Federal Rule of Evidence 706 authorizes the court to appoint an expert witness and apportion the fee among the parties. Where, as here, one party is indigent, the court has discretion to apportion the entire fee to the other side. McKinney v. Anderson, 924 F.2d 1500, 1511 (9th Cir. 1991), vacated and remanded on other grounds by Helling v. McKinney, 502 U.S. 903 (1991). For the reasons provided below, the court concludes that the circumstances of this case warrant the appointment of a neutral expert.

Several factors guide the court's determination that a neutral expert is necessary. First, and most importantly, the court considers whether the opinion of a neutral expert will promote accurate factfinding. Gorton v. Todd, 793 F. Supp. 2d 1171, 1179 (E.D. Cal. 2011).

Additionally, the court may consider the ability of the indigent party to obtain an expert and the significance of the rights at stake in the case. Id. at 1182-84.

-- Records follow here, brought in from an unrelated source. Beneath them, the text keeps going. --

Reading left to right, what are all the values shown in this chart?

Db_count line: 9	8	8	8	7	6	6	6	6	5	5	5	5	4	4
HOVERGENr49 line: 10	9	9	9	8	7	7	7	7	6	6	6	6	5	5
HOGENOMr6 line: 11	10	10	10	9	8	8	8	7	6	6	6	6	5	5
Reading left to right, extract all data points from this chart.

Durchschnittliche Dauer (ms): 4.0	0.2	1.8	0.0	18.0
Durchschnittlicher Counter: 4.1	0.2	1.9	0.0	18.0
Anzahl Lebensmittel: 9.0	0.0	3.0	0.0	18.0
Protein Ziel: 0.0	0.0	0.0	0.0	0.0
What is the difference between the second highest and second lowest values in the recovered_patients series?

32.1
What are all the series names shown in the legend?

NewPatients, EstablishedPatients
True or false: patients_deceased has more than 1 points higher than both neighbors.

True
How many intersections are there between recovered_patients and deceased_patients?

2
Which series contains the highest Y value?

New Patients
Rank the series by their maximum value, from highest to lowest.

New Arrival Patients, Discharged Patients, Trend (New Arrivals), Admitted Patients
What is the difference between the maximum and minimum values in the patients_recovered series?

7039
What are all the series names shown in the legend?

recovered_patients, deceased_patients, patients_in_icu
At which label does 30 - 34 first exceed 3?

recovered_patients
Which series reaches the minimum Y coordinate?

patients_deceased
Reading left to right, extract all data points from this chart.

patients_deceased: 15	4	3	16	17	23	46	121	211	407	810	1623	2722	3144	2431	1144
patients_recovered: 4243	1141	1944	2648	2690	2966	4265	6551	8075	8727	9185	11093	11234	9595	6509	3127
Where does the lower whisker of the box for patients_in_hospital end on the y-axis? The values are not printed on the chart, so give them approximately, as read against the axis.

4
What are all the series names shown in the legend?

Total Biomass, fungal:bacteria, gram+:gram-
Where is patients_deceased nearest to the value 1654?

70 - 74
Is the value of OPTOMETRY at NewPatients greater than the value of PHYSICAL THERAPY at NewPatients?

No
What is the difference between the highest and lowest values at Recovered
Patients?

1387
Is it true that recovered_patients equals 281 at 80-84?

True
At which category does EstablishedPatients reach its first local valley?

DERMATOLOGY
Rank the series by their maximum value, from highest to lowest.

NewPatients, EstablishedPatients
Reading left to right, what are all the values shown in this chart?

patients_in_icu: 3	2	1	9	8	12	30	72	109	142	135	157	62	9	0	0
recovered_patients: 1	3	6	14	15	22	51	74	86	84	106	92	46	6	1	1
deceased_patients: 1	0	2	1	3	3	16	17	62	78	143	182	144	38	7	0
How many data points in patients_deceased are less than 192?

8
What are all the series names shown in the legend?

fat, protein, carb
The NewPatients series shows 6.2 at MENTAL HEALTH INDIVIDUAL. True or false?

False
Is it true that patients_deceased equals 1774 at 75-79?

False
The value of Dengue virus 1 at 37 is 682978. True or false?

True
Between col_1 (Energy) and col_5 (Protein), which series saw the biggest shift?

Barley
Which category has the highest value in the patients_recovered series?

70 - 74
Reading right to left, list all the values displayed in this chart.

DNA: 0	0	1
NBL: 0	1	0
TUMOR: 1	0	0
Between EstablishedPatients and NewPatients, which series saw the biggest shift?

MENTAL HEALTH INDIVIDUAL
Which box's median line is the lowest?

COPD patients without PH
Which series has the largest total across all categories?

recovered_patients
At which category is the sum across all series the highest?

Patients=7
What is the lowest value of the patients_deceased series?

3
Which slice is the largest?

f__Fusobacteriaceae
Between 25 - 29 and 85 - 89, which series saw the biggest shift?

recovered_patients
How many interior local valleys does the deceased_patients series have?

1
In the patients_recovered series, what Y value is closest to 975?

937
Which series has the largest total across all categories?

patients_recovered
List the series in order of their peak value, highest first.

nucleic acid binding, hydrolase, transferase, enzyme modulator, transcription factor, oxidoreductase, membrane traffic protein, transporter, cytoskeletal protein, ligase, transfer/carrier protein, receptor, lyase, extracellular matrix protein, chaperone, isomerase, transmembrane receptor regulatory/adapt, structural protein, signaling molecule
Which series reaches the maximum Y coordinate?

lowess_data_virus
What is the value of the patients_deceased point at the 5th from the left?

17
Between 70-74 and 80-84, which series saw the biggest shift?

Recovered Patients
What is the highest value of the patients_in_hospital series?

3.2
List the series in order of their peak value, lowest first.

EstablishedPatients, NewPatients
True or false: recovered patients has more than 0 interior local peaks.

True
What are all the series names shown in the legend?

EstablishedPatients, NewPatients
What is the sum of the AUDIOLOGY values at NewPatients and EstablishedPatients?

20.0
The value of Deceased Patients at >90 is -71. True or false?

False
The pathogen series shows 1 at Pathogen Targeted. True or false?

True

In this case, the summary judgment motion raises several issues that the court cannot determine without the help of a neutral expert, namely: (1) whether the standard diet in place at HDSP during the relevant time period provided adequate nutrition for diabetic inmates when unhealthy portions of food were removed; (2) whether a diabetic inmate could perform exercise adequate to maintain health in a prison cell of the dimensions described by plaintiff; and (3) whether a policy depriving diabetic prison inmates of emergency snacks in their cells places those inmates at risk of harm. While defendant Roche has opined on these issues, he is a party to this action and therefore his opinion may be biased. The court accordingly concludes that accurate determination of the facts in this case weighs heavily in favor of the appointment of a neutral medical expert who can opine on the three issues listed above.

Furthermore, plaintiff is an indigent prison inmate and, as such, faces significant barriers to obtaining an expert. The right at stake in this case -- plaintiff's right to receive medical care that is not so reckless as to qualify as cruel and unusual punishment under the Eighth Amendment -- is a significant right. Thus, all factors weigh in favor of appointment of a neutral physician with expertise in the treatment of diabetes to assist the court. Because plaintiff is indigent, the court exercises its discretion under Rule 706 to apportion the cost of this expert entirely to defendants, to be split evenly among them.

IV. Order

Accordingly, it is hereby ORDERED that:

1. Within 21 days of the date of this order, the parties shall each submit to the court three nominees of physicians with expertise in the treatment of diabetes to potentially act as a neutral expert in this case. The court will select an individual from these lists to act as a neutral expert as provided in this order. Defendants shall pay the costs of the expert, split equally among them.

2. If plaintiff fails to submit a list of nominees, the court will select the expert solely from defendants' nominees.

3. Defendants' August 15, 2012 motion for summary judgment (Dckt. No. 134) is denied without prejudice to its renewal upon the filing of the expert's report. See Fed. R. Civ. P. 56(d).